All states now have a state-sanctioned certified peer support training, certification, and Medicaid reimbursement program. However, states that developed these programs years ago may only have addressed the use of peers for substance use disorders. In that case, programs should be expanded to address the provision of mental health services. States should recognize the value of peer support services (MH/SUD) for the maternal population and work to deploy them into clinical and community-based settings to immediately expand the behavioral health workforce and provide culturally competent and approachable services to mothers and expectant mothers in need. 

Through legislative and/or agency-based services, states can support existing nonprofit community-based organizations (CBOs) and the development of new CBOs by offering grant programs and training on how to become a billing provider, hiring/supervising certified peer support specialists, and billing for certified peer support services and community-based social service, for example.

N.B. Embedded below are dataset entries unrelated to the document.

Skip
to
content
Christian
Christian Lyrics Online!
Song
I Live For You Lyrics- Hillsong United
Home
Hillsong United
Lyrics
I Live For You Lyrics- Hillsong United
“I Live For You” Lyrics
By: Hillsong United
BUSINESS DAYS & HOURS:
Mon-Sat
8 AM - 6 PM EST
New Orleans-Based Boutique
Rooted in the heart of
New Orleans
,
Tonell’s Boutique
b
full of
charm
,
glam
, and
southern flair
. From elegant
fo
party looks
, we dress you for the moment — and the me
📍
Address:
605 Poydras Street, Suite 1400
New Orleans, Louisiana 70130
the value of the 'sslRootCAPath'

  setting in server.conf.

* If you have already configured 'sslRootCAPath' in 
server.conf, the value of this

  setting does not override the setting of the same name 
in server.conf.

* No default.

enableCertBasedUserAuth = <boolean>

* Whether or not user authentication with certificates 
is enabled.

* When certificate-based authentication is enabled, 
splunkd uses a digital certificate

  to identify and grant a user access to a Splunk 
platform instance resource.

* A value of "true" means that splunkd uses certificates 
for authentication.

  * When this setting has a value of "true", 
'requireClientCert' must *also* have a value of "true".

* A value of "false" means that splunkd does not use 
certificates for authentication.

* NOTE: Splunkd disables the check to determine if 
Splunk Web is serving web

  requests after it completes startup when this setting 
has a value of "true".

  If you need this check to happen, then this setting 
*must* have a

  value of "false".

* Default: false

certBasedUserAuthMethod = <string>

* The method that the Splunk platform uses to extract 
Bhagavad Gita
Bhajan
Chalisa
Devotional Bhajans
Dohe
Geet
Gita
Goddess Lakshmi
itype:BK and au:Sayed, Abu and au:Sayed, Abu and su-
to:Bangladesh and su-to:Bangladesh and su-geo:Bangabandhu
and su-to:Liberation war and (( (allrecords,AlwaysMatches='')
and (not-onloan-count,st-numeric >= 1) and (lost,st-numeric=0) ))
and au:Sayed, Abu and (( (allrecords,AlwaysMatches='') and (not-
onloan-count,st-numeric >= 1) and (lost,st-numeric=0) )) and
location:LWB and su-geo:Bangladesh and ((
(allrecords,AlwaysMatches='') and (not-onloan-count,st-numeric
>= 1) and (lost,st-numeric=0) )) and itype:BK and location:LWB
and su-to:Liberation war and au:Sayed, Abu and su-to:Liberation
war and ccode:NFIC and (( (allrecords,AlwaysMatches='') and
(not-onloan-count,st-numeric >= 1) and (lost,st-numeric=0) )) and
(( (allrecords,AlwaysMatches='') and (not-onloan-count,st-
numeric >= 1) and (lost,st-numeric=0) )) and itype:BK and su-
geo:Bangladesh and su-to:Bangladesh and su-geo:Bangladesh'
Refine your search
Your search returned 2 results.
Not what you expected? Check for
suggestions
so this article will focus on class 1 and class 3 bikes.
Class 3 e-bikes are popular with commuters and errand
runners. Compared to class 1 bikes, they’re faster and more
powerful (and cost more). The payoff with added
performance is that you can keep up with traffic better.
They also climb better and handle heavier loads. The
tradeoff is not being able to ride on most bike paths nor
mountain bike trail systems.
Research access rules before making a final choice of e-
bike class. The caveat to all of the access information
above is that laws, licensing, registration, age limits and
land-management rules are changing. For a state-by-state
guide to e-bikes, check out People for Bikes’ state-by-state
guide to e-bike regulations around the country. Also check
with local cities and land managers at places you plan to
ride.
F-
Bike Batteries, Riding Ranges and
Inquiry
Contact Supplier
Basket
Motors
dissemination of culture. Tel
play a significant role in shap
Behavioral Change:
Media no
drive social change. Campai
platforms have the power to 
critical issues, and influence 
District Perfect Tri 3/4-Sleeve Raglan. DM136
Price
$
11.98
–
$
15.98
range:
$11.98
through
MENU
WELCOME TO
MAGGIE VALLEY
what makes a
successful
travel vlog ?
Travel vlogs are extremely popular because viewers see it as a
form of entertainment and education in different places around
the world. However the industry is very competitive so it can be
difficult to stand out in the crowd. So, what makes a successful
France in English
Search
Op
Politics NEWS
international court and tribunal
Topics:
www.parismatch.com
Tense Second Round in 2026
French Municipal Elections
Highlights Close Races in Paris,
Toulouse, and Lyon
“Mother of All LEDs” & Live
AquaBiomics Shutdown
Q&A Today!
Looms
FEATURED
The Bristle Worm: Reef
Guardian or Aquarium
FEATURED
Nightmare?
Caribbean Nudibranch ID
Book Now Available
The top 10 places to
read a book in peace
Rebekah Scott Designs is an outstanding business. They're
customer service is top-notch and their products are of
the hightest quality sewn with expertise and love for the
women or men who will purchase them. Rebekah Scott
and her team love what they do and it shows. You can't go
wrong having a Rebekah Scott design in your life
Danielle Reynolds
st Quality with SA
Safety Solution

Cover through Medicaid and require commercial insurers to cover group maternity care programs such as “Centering Pregnancy,” certified doulas offering support during pregnancy and labor and delivery, and certified doulas offering postpartum home care as well as home health nursing care. Birth doulas provide support to those who are pregnant through labor and delivery. They provide education about staying healthy and the birth process and serve as an interface between medical providers, as needed, particularly during labor and delivery. This coverage is particularly important for those who indicate they don’t have a partner or family member to support them through pregnancy and/or labor and delivery. Additionally, Medicaid and commercial plans/insurers should cover postpartum doula home visits. Postpartum doulas offer holistic care for the entire family during the postpartum transition, including support with infant sleep, breastfeeding, and more. Finally, coverage should be provided for home health nurses for any birth where there were infant or maternal medical complications, including a c-section. In addition to requiring coverage, these benefits should be explained to beneficiaries/covered members, such providers/services should be addressed in provider directories, and benefits should be explained in writing to contracted maternity care providers, including publishing the billing codes.